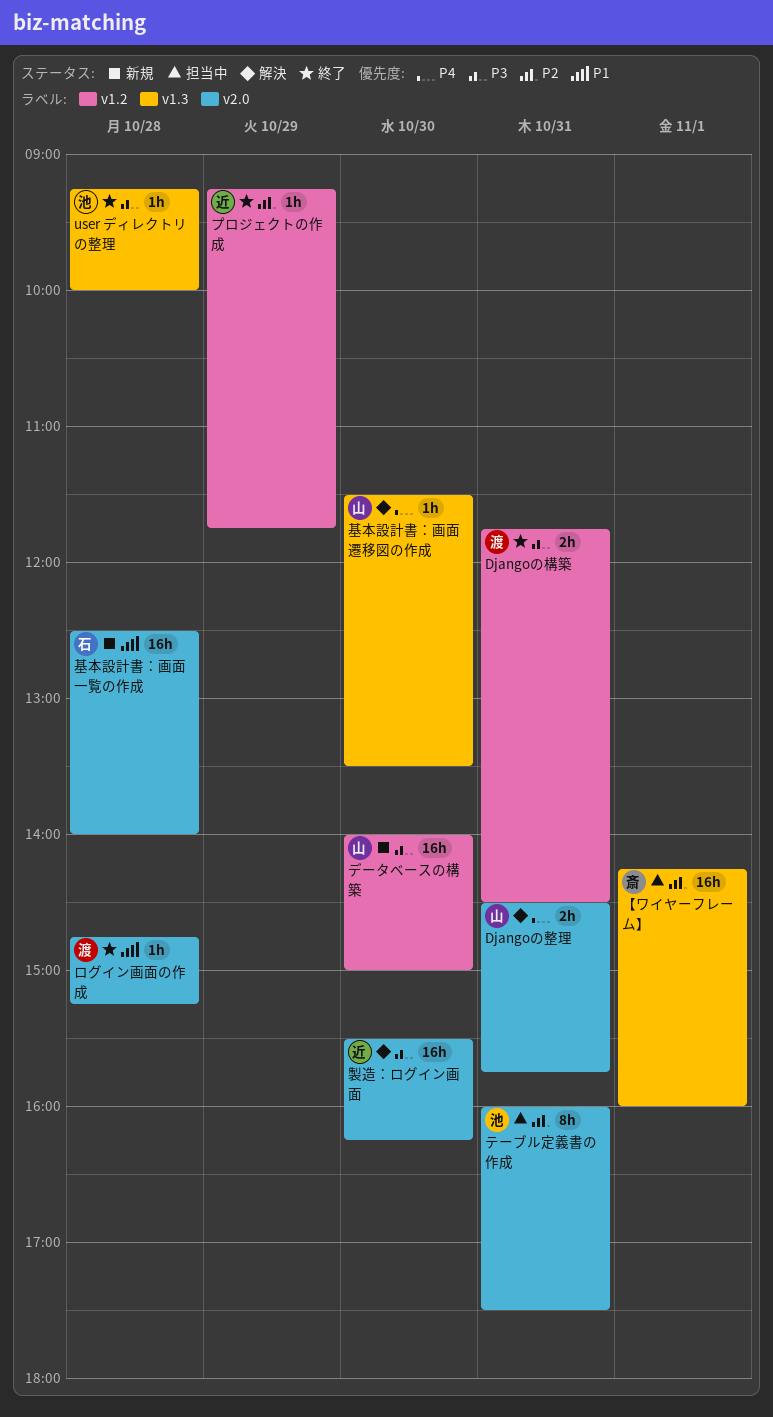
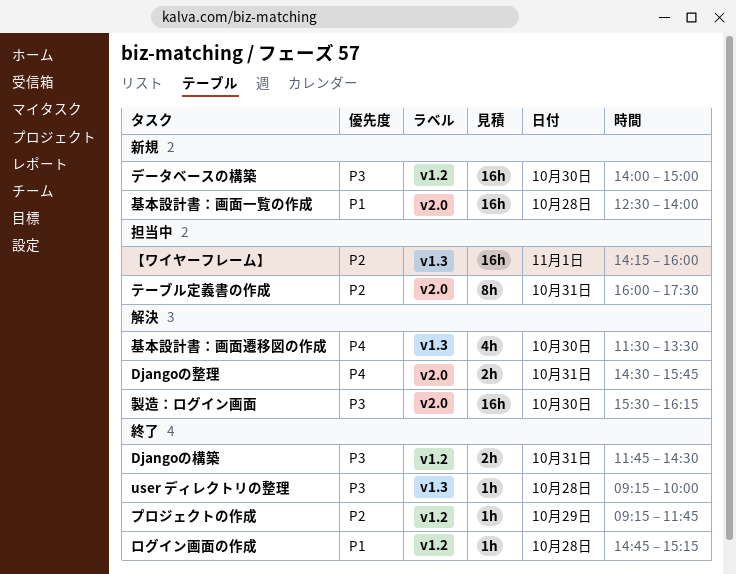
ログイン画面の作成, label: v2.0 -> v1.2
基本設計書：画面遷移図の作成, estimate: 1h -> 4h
---
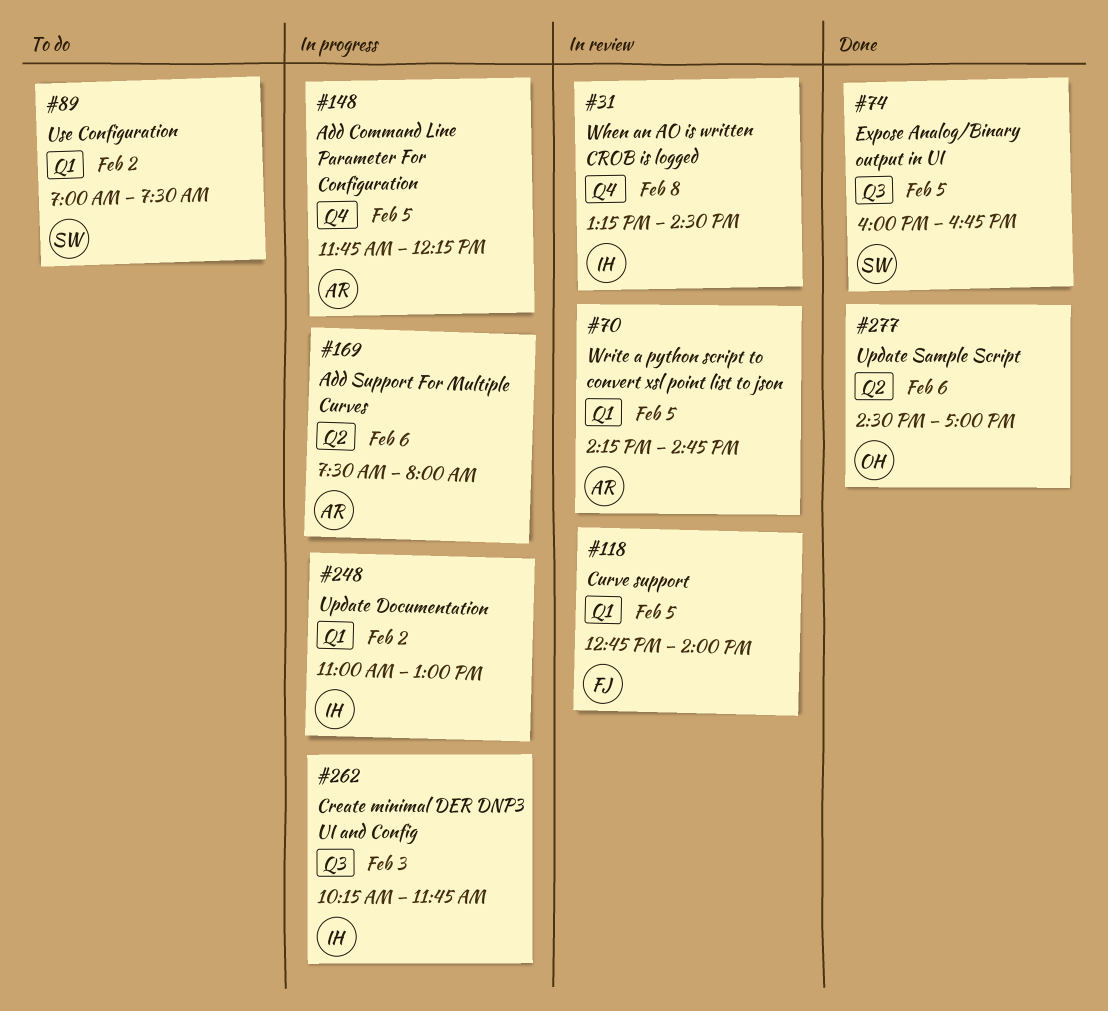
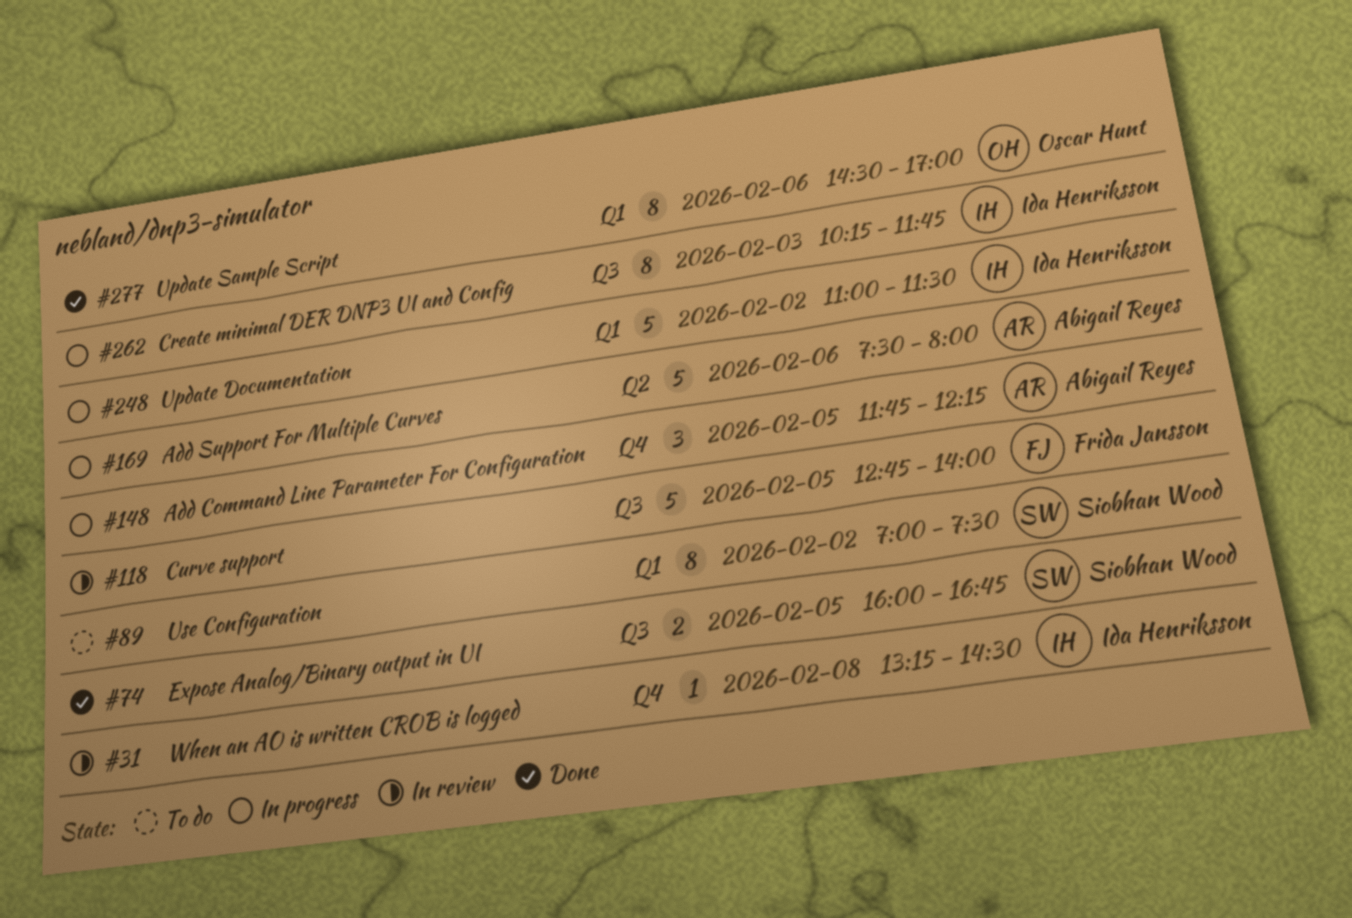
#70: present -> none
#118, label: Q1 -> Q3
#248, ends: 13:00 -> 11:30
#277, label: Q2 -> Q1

» **Exercise**: Pull out every line above that holds the word "label".

» **Answer section**:
ログイン画面の作成, label: v2.0 -> v1.2
#118, label: Q1 -> Q3
#277, label: Q2 -> Q1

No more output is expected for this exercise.